Il Sole 24 Ore, 13 aprile 2019
Il nuovo ponte di Genova è già in ritardo?
Teoricamente, manca un anno alla riapertura al traffico del tratto iniziale dell’autostrada Genova-Savona: il termine di aprile 2020 per l’apertura al traffico del futuro viadotto Polcevera, indicato a dicembre all’apertura dei cantieri per la demolizione di quanto resta del Ponte Morandi, per ora è confermato dal commissario alla ricostruzione, il sindaco Marco Bucci. Ma lo sviluppo degli eventi rende lecito più di un dubbio. Soprattutto sulla demolizione: si va dall’incognita-amianto nelle parti da abbattere a quella sui tempi delle perizie. E nemmeno la ricostruzione potrebbe non essere la più veloce possibile (si veda l’articolo a destra).
La realtà si spacca tra le dichiarazioni ufficiali, tutte improntate a garantire il rispetto dei tempi, e le perplessità di molti tecnici, a microfoni spenti. Qualche dubbio ora pare averlo anche il ministro delle Infrastrutture, Danilo Toninelli, che ieri sera ha promesso: «Non accetterò mai un solo minuto di ritardo».
Sulla scoperta di amianto, seppure naturale e sotto i livelli di allarme, nel cemento del Morandi, Bucci non si scompone. I ritardi, dice, «li abbiamo già recuperati e comunque stiamo lavorando per recuperarli tutti. Attualmente il progetto rispetta ancora la data del 15 aprile 2020 per l’inaugurazione. In seguito vedremo. Io do sempre la best option e al momento è ancora questa».
In effetti, restano aperti anche scenari meno favorevoli. Molto dipenderà dalle prossime mosse della Regione, la cui agenzia per la protezione ambientale (Arpal) sta operando.
Bucci ricorda poi il dissequestro, da parte della Procura, delle travi tampone del Morandi, cioè i tronconi di viadotto che sono stati calati a terra con gli strand jacks, «che ora possiamo tagliare e portare via». Un passo avanti, che va nella direzione di accelerare i lavori.
Il legame tra i tempi di demolizione e quelli di ricostruzione, peraltro, è evidente. Il cronoprogramma, fanno notare fonti tecniche, presenta stati di sovrapposizione tra le attività di demolizione e quelle di ricostruzione che consentono di assorbire anche imprevisti. Imprevisti come il ritrovamento di tracce di amianto che era anche stato prefigurato tra le eventualità inserite nel decreto numero 5/2018 del commissario, che lanciava l’appalto per la demolizione del viadotto.
È vero, quindi, che per una parte non trascurabile demolizione e costruzione possono procedere in parallelo e, in effetti, così sono state concepite sin dall’inizio.

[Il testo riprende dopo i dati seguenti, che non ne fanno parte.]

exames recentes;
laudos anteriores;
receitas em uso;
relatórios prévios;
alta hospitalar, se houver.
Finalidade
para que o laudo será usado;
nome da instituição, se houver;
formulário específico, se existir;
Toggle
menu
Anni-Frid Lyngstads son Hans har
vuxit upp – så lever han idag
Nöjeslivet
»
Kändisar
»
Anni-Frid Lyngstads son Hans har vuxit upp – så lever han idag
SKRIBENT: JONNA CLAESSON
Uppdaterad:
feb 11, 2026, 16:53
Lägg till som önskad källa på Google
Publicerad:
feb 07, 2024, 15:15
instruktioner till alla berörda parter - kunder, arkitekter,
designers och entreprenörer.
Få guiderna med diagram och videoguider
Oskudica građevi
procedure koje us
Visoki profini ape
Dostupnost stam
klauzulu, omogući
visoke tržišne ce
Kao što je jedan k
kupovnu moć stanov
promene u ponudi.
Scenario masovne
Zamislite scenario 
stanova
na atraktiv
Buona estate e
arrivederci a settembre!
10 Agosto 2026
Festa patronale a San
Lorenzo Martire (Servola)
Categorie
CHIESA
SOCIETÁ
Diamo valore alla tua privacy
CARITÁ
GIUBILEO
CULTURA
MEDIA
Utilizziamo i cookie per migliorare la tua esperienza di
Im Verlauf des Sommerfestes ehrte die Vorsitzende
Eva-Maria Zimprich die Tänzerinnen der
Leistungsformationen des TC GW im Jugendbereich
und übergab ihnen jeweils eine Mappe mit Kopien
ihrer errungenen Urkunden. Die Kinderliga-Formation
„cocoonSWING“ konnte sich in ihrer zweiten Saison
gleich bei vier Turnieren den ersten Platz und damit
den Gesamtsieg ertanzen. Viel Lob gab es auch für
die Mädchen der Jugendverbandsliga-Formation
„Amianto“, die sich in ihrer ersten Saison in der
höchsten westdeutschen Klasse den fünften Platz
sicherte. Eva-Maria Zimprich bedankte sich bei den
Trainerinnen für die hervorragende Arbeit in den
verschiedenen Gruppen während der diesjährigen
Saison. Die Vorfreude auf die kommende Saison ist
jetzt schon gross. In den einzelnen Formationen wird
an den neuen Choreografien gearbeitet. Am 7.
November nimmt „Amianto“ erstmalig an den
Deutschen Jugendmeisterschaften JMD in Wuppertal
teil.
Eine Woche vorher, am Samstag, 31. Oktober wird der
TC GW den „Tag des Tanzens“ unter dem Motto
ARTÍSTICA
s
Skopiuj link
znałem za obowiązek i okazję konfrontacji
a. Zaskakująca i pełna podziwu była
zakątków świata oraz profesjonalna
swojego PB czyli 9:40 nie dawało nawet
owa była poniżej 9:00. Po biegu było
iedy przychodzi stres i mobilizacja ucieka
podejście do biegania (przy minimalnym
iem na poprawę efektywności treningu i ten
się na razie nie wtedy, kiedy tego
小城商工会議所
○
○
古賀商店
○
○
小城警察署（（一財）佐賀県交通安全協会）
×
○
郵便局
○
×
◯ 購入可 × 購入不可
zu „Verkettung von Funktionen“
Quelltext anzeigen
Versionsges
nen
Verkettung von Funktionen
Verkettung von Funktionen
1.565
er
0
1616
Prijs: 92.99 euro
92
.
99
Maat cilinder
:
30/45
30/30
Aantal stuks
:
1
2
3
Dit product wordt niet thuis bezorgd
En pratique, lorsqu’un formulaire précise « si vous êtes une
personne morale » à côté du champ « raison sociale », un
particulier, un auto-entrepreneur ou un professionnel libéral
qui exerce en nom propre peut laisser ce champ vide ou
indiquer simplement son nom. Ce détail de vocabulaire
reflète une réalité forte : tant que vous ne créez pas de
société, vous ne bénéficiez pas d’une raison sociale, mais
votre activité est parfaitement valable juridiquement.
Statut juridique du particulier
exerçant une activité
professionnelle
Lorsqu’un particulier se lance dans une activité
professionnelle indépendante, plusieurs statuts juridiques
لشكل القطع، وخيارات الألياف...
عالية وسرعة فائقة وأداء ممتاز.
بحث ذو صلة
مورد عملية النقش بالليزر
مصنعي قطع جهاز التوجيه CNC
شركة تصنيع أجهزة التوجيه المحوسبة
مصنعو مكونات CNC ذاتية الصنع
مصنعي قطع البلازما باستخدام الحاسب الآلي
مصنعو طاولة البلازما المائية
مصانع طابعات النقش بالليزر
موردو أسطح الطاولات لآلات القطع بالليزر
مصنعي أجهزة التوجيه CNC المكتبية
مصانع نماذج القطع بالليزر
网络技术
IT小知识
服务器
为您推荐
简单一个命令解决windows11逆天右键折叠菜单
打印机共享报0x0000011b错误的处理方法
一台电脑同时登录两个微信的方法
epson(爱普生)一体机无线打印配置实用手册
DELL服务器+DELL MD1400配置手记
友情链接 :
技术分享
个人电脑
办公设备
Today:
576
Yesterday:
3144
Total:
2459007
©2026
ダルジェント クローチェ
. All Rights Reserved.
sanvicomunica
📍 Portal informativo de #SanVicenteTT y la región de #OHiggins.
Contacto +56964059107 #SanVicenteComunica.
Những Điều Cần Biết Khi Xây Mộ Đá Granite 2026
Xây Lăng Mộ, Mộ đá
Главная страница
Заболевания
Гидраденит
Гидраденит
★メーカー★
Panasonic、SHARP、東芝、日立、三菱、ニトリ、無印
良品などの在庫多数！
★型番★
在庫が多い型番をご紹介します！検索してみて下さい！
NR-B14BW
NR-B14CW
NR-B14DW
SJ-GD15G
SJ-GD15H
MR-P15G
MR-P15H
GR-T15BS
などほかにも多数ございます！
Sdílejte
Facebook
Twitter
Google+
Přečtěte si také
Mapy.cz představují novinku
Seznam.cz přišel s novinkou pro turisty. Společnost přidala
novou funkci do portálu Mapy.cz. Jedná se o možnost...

Ed è vero pure che la presenza dell’amianto era stata preventivata dalla struttura commissariale già nel suo primo decreto, per cui i calcoli sulla tempistica tengono già conto dell’eventualità di dover ricorrere a metodi più lenti rispetto all’uso di esplosivi. Ma lo smontaggio del moncone ovest è stato già rimandato più volte. E sono prevedibili problemi peggiori per quello est, il più impegnativo perché è quello con le pile strallate (10 e 11) e la presenza di case.
Le pile strallate sono un problema soprattutto perché potrebbero essere decisive nell’accertamento delle responsabilità del crollo. Una delle ipotesi principali su cui si muove la Procura è che i lavori di rinforzo eseguiti sulla pila 11 nel 1993 dovessero essere fatti già all’epoca sulla 9 (crollata il 14 agosto) e sulla 10. Si profila quindi una battaglia potenzialmente lunga tra i periti nominati dai 74 indagati, quando potranno salire a confrontare le due pile rimaste in piedi per capire se e quanto fosse a rischio anche la 10. A dicembre in ambienti giudiziari circolava la voce che le torri di sostegno necessarie a mettere in sicurezza la demolizione e far salire i periti sarebbero state pronte in aprile. Ora sembra che lo saranno solo a fine mese.
Se tutto questo farà ritardare la demolizione del moncone est, sarà più difficile costruire in tempo la parte più impegnativa del nuovo ponte, quella con più vincoli dati dall’ambiente circostante.